You may ask yourself why the Padres would even consider trading a player of Kim’ skillset and team-friendly contract, but San Diego is staring at a logjam in the infield with Fernando Tatis Jr.’s return from suspension (though there are some indications that Tatis is ticketed for a move to the outfield). They have five starting-caliber players to man four positions, and may see this as the perfect time to cash in on an area of surplus as well as the value Kim accrued with his career year.
For what it’s worth, the Padres are not exactly shopping Kim so much as remaining open to offers should someone come in and blow them away. They love his defense at short and feel it would transfer seamlessly to second to accommodate new signing Xander Bogaerts.

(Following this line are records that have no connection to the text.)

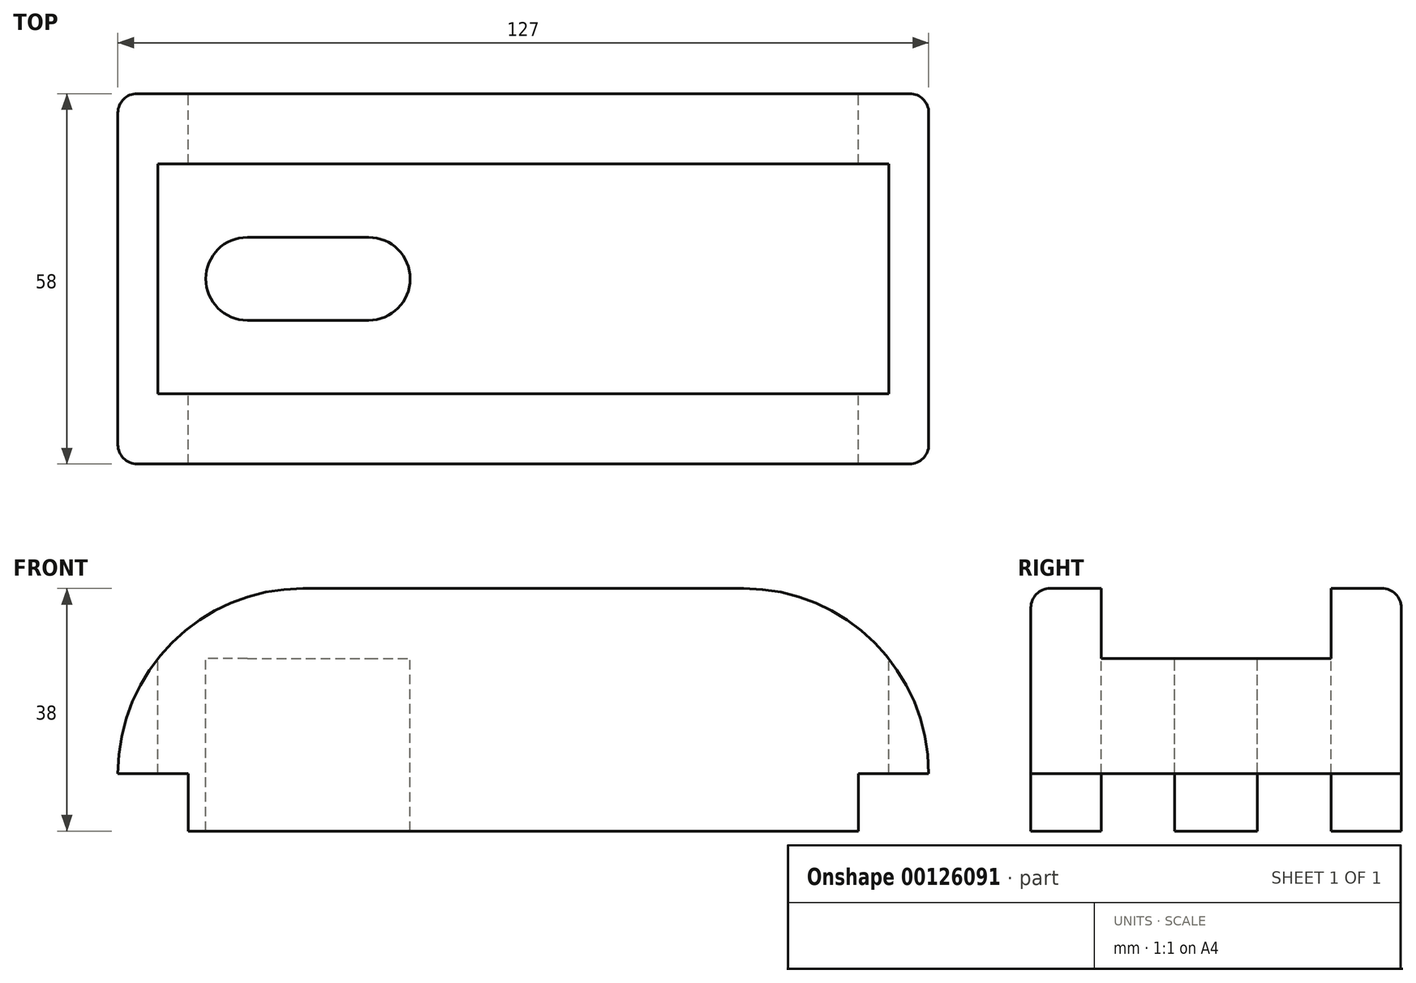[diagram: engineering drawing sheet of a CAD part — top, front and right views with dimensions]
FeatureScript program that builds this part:
annotation { "Feature Type Name" : "Feature", "Feature Type Description" : "" }
export const myFeature = defineFeature(function(context is Context, id is Id, definition is map)
    precondition{}
    {
        {
            var Q0;
            Q0=qCreatedBy(makeId("Front.planeOp"),FACE);
            var sketch = newSketch(context, id + "F0", { "sketchPlane" : qUnion([Q0])});
            skLineSegment(sketch, "E0", {"start": v(-52.5, 0) * mm, "end": v(52.5, 0) * mm});
            skLineSegment(sketch, "E1", {"start": v(-52.5, 0) * mm, "end": v(-52.5, 9) * mm});
            skLineSegment(sketch, "E2", {"start": v(-52.5, 9) * mm, "end": v(-63.5, 9) * mm});
            skLineSegment(sketch, "E3", {"start": v(-34.5, 38) * mm, "end": v(34.5, 38) * mm});
            skArc(sketch, "E4", {"start": v(-34.5, 38) * mm, "mid": v(-55, 29.5) * mm, "end": v(-63.5, 9) * mm});
            skArc(sketch, "E5.MirrorCS", {"start": v(34.5, 38) * mm, "mid": v(55, 29.5) * mm, "end": v(63.5, 9) * mm});
            skLineSegment(sketch, "E6.MirrorCS", {"start": v(52.5, 9) * mm, "end": v(63.5, 9) * mm});
            skLineSegment(sketch, "E7.MirrorCS", {"start": v(52.5, 0) * mm, "end": v(52.5, 9) * mm});
            skLineSegment(sketch, "E8", {"start": v(57.24, 27) * mm, "end": v(-57.24, 27) * mm});
            skSolve(sketch);
        }
        {
            var Q0;
            Q0=makeQuery(id+"F0.imprint","IMPRINT",FACE,{"disambiguationData":[TD([[makeQuery(id+"F0.imprint","IMPRINT",EDGE,{"derivedFrom":sQuery(id+"F0.wireOp",EDGE,"E0")}),1.0]])]});
            var Q1;
            {var subQ0=sQuery(id+"F0.wireOp",EDGE,"E3");Q1=makeQuery(id+"F0.imprint","IMPRINT",FACE,{"disambiguationData":[TD([[makeQuery(id+"F0.imprint","IMPRINT",EDGE,{"derivedFrom":subQ0}),-1.0]])]});}
            extrude(context, id + "F1", {"entities" : qUnion([Q0, Q1]), "endBound" : BoundingType.SYMMETRIC, "depth" : 58 * mm});
        }
        {
            var Q0;
            {var subQ0=sQuery(id+"F0.wireOp",EDGE,"E3");Q0=makeQuery(id+"F0.imprint","IMPRINT",FACE,{"disambiguationData":[TD([[makeQuery(id+"F0.imprint","IMPRINT",EDGE,{"derivedFrom":subQ0}),-1.0]])]});}
            extrude(context, id + "F2", {"entities" : qUnion([Q0]), "operationType" : NewBodyOperationType.REMOVE, "endBound" : BoundingType.SYMMETRIC, "oppositeDirection" : true, "depth" : 36 * mm});
        }
        {
            var Q0;
            Q0=makeQuery(id+"F2.boolean.opBoolean","COPY",FACE,{"derivedFrom":makeQuery(id+"F2.opExtrude","SWEPT_FACE",FACE,{"disambiguationData":[OSD([sQuery(id+"F0.wireOp",EDGE,"E8")])]})});
            var sketch = newSketch(context, id + "F3", { "sketchPlane" : qUnion([Q0])});
            skLineSegment(sketch, "E9", {"start": v(-57.24, 0) * mm, "end": v(-43.24, 0) * mm, "construction": true});
            skPoint(sketch, "E9.endSnap0", {"position": v(-57.24, 0) * mm});
            skLineSegment(sketch, "E10", {"start": v(-43.24, 0) * mm, "end": v(-24.24, 0) * mm, "construction": true});
            skArc(sketch, "E11.0.startCap", {"start": v(-43.24, -6.5) * mm, "mid": v(-49.74, 0) * mm, "end": v(-43.24, 6.5) * mm});
            skArc(sketch, "E11.0.endCap", {"start": v(-24.24, 6.5) * mm, "mid": v(-17.74, 0) * mm, "end": v(-24.24, -6.5) * mm});
            skLineSegment(sketch, "E11.0.left", {"start": v(-43.24, 6.5) * mm, "end": v(-24.24, 6.5) * mm});
            skLineSegment(sketch, "E11.0.right", {"start": v(-43.24, -6.5) * mm, "end": v(-24.24, -6.5) * mm});
            skLineSegment(sketch, "E12.MirrorCS", {"start": v(43.24, 6.5) * mm, "end": v(24.24, 6.5) * mm});
            skArc(sketch, "E13.MirrorCS", {"start": v(24.24, 6.5) * mm, "mid": v(17.74, 0) * mm, "end": v(24.24, -6.5) * mm});
            skLineSegment(sketch, "E14.MirrorCS", {"start": v(43.24, -6.5) * mm, "end": v(24.24, -6.5) * mm});
            skArc(sketch, "E15.MirrorCS", {"start": v(43.24, -6.5) * mm, "mid": v(49.74, 0) * mm, "end": v(43.24, 6.5) * mm});
            skSolve(sketch);
        }
        {
            var Q0;
            Q0=makeQuery(id+"F3.imprint","IMPRINT",FACE,{"disambiguationData":[TD([[makeQuery(id+"F3.imprint","IMPRINT",EDGE,{"derivedFrom":sQuery(id+"F3.wireOp",EDGE,"E12.MirrorCS")}),1.0]])]});
            var Q1;
            Q1=makeQuery(id+"F3.imprint","IMPRINT",FACE,{"disambiguationData":[TD([[makeQuery(id+"F3.imprint","IMPRINT",EDGE,{"derivedFrom":sQuery(id+"F3.wireOp",EDGE,"E11.0.startCap")}),-1.0]])]});
            extrude(context, id + "F4", {"entities" : qUnion([Q0, Q1]), "operationType" : NewBodyOperationType.REMOVE, "endBound" : BoundingType.THROUGH_ALL, "oppositeDirection" : true, "depth" : 25 * mm});
        }
        {
            var Q0;
            Q0=makeQuery(id+"F1.opExtrude","CAP_EDGE",EDGE,{"disambiguationData":[OSD([sQuery(id+"F0.wireOp",EDGE,"E3")])],"isStart":false});
            var Q1;
            Q1=makeQuery(id+"F1.opExtrude","CAP_EDGE",EDGE,{"disambiguationData":[OSD([sQuery(id+"F0.wireOp",EDGE,"E3")])],"isStart":true});
            fillet(context, id + "F5", {"entities" : qUnion([Q0, Q1]), "radius" : 3 * mm, "tangentPropagation" : true, "allowEdgeOverflow" : false});
        }
    });
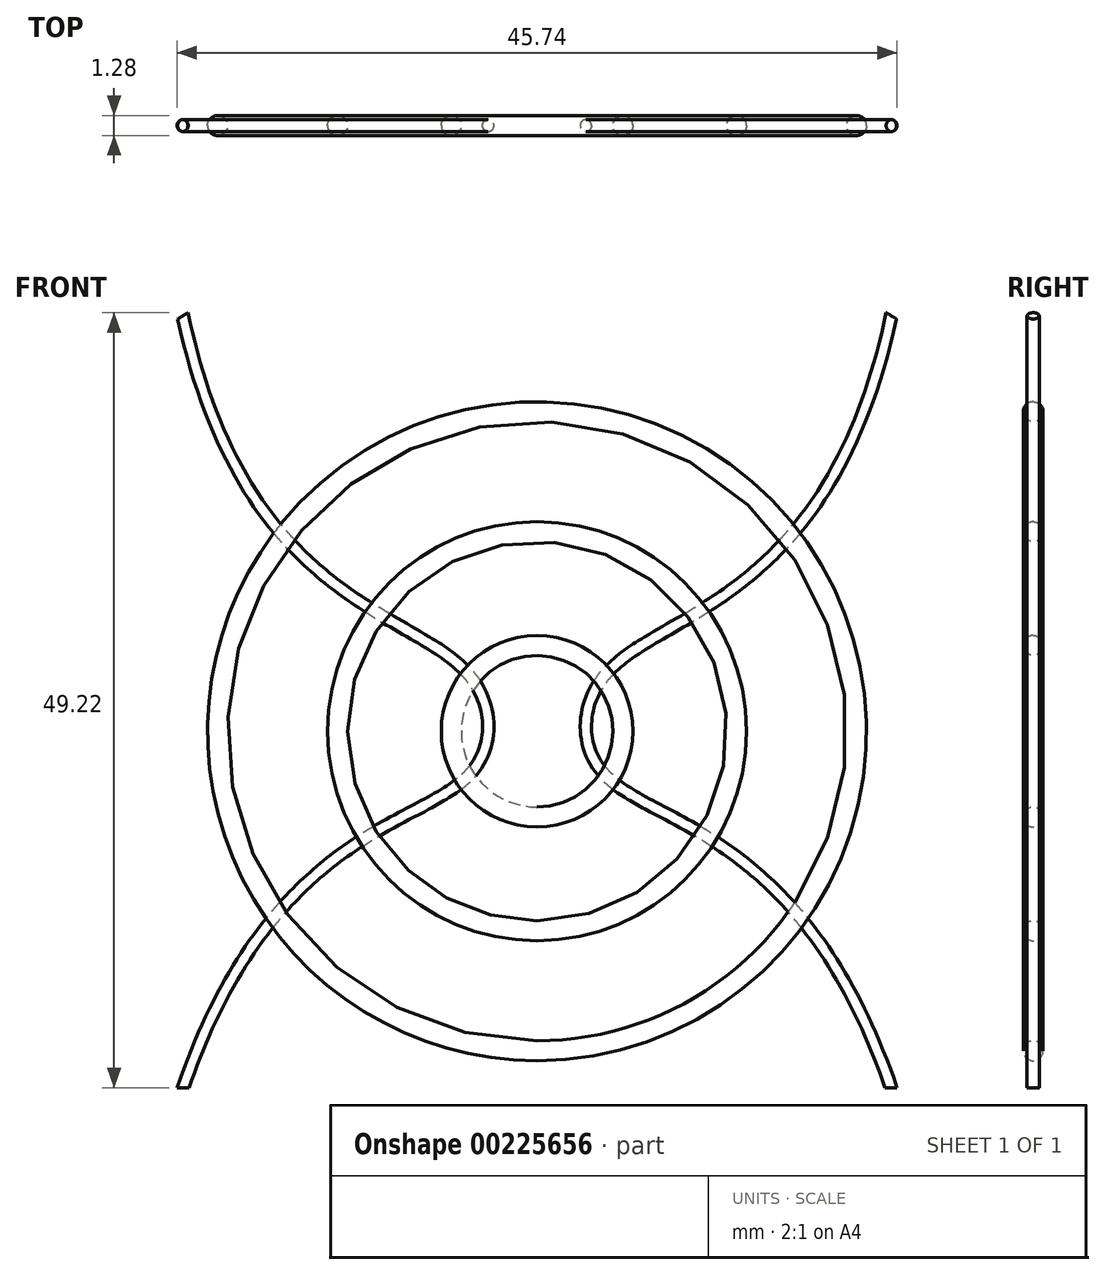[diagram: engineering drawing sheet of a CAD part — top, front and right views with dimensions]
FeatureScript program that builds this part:
annotation { "Feature Type Name" : "Feature", "Feature Type Description" : "" }
export const myFeature = defineFeature(function(context is Context, id is Id, definition is map)
    precondition{}
    {
        {
            var Q0;
            Q0=qCreatedBy(makeId("Front.planeOp"),FACE);
            var sketch = newSketch(context, id + "F0", { "sketchPlane" : qUnion([Q0])});
            skFitSpline(sketch, "E0", {"points": [v(-22.56, 26.35) * mm, v(-4.47, 3.64) * mm, v(-4.14, -2.46) * mm, v(-22.56, -22.64) * mm], "startDerivative": vector(28.54, -132.5) * mm, "endDerivative": vector(-43.85, -126.24) * mm});
            skLineSegment(sketch, "E1", {"start": v(-22.56, 26.35) * mm, "end": v(-22.56, -22.64) * mm, "construction": true});
            skLineSegment(sketch, "E2", {"start": v(-22.56, -31.77) * mm, "end": v(-22.56, -73.83) * mm, "construction": true});
            skLineSegment(sketch, "E3", {"start": v(0, 40.1) * mm, "end": v(-65.8, 0) * mm, "construction": true});
            skLineSegment(sketch, "E4", {"start": v(0, 0) * mm, "end": v(0, 15) * mm});
            skLineSegment(sketch, "E5", {"start": v(0, 15) * mm, "end": v(0, -20.5) * mm, "construction": true});
            skSolve(sketch);
        }
        {
            var Q0;
            Q0=sQuery(id+"F0.wireOp",EDGE,"E3");
            var Q1;
            Q1=qCreatedBy(makeId("Top.planeOp"),FACE);
            cPlane(context, id + "F1", {"entities" : qUnion([Q0, Q1]), "cplaneType" : CPlaneType.LINE_ANGLE, "offset" : 25.4 * mm, "angle" : 0 * degree, "flipAlignment" : true, "width" : 152.4 * mm, "height" : 152.4 * mm});
        }
        {
            var Q0;
            Q0=qCreatedBy(id+"F1.planeOp",FACE);
            var sketch = newSketch(context, id + "F2", { "sketchPlane" : qUnion([Q0])});
            skCircle(sketch, "E6", {"center": v(-5.49, 0) * mm, "radius": 0.38 * mm});
            skSolve(sketch);
        }
        {
            var Q0;
            Q0=makeQuery(id+"F2.imprint","IMPRINT",FACE,{"disambiguationData":[TD([[makeQuery(id+"F2.imprint","IMPRINT",EDGE,{"derivedFrom":sQuery(id+"F2.wireOp",EDGE,"E6")}),1.0]])]});
            var Q1;
            Q1=sQuery(id+"F0.wireOp",EDGE,"E0");
            sweep(context, id + "F3", {"profiles" : qUnion([Q0]), "path" : qUnion([Q1])});
        }
        {
            var Q0;
            Q0=qCreatedBy(makeId("Front.planeOp"),FACE);
            var sketch = newSketch(context, id + "F4", { "sketchPlane" : qUnion([Q0])});
            skCircle(sketch, "E7", {"center": v(0, 0) * mm, "radius": 20.32 * mm});
            skCircle(sketch, "E8", {"center": v(0, 0) * mm, "radius": 12.7 * mm});
            skCircle(sketch, "E9", {"center": v(0, 0) * mm, "radius": 5.45 * mm});
            skSolve(sketch);
        }
        {
            var Q0;
            Q0=qCreatedBy(makeId("Right.planeOp"),FACE);
            var sketch = newSketch(context, id + "F5", { "sketchPlane" : qUnion([Q0])});
            skCircle(sketch, "E10", {"center": v(0, 20.3) * mm, "radius": 0.64 * mm});
            skCircle(sketch, "E11.0.1.0", {"center": v(0, 12.67) * mm, "radius": 0.64 * mm});
            skLineSegment(sketch, "E11.direction1", {"start": v(0, 20.3) * mm, "end": v(0.63, 20.3) * mm, "construction": true});
            skLineSegment(sketch, "E11.direction2", {"start": v(0, 20.3) * mm, "end": v(0, 12.67) * mm, "construction": true});
            skCircle(sketch, "E12.0.1.0", {"center": v(0, 5.45) * mm, "radius": 0.64 * mm});
            skLineSegment(sketch, "E12.direction1", {"start": v(0, 12.67) * mm, "end": v(15.62, 12.67) * mm, "construction": true});
            skLineSegment(sketch, "E12.direction2", {"start": v(0, 12.67) * mm, "end": v(-0.03, 5.18) * mm, "construction": true});
            skSolve(sketch);
        }
        {
            var Q0;
            Q0=makeQuery(id+"F5.imprint","IMPRINT",FACE,{"disambiguationData":[TD([[makeQuery(id+"F5.imprint","IMPRINT",EDGE,{"derivedFrom":sQuery(id+"F5.wireOp",EDGE,"E10")}),1.0]])]});
            var Q1;
            Q1=makeQuery(id+"F5.imprint","IMPRINT",FACE,{"disambiguationData":[TD([[makeQuery(id+"F5.imprint","IMPRINT",EDGE,{"derivedFrom":sQuery(id+"F5.wireOp",EDGE,"E11.0.1.0")}),1.0]])]});
            var Q2;
            Q2=makeQuery(id+"F5.imprint","IMPRINT",FACE,{"disambiguationData":[TD([[makeQuery(id+"F5.imprint","IMPRINT",EDGE,{"derivedFrom":sQuery(id+"F5.wireOp",EDGE,"E12.0.1.0")}),1.0]])]});
            var Q3;
            Q3=sQuery(id+"F4.wireOp",EDGE,"E7");
            sweep(context, id + "F6", {"profiles" : qUnion([Q0, Q1, Q2]), "path" : qUnion([Q3])});
        }
        {
            var Q0;
            Q0=makeQuery(id+"F3.opSweep","SWEPT_BODY",BODY,{"disambiguationData":[OSD([sQuery(id+"F0.wireOp",EDGE,"E0"),sQuery(id+"F2.wireOp",EDGE,"E6")])]});
            var Q1;
            Q1=qCreatedBy(makeId("Right.planeOp"),FACE);
            mirror(context, id + "F7", {"entities" : qUnion([Q0]), "mirrorPlane" : qUnion([Q1])});
        }
    });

And the fact that they seek major league starting pitching pushes the Yankees down on the list of potential suitors.
However, this should not deter the Yankees from testing his availability. Kim seems like the perfect candidate to step in and extend the stopgap shortstop window, allowing the Yankees to be patient with Volpe and Peraza. All of a sudden, there’s a good deal less pressure on the pair to come up and produce right away if the Yankees have a Gold Glove finalist at short this year and next. His low AAV wouldn’t clog up payroll and he has multiple years of team control without it being an onerous term. It’s a heck of a lot better than another year of IKF at short.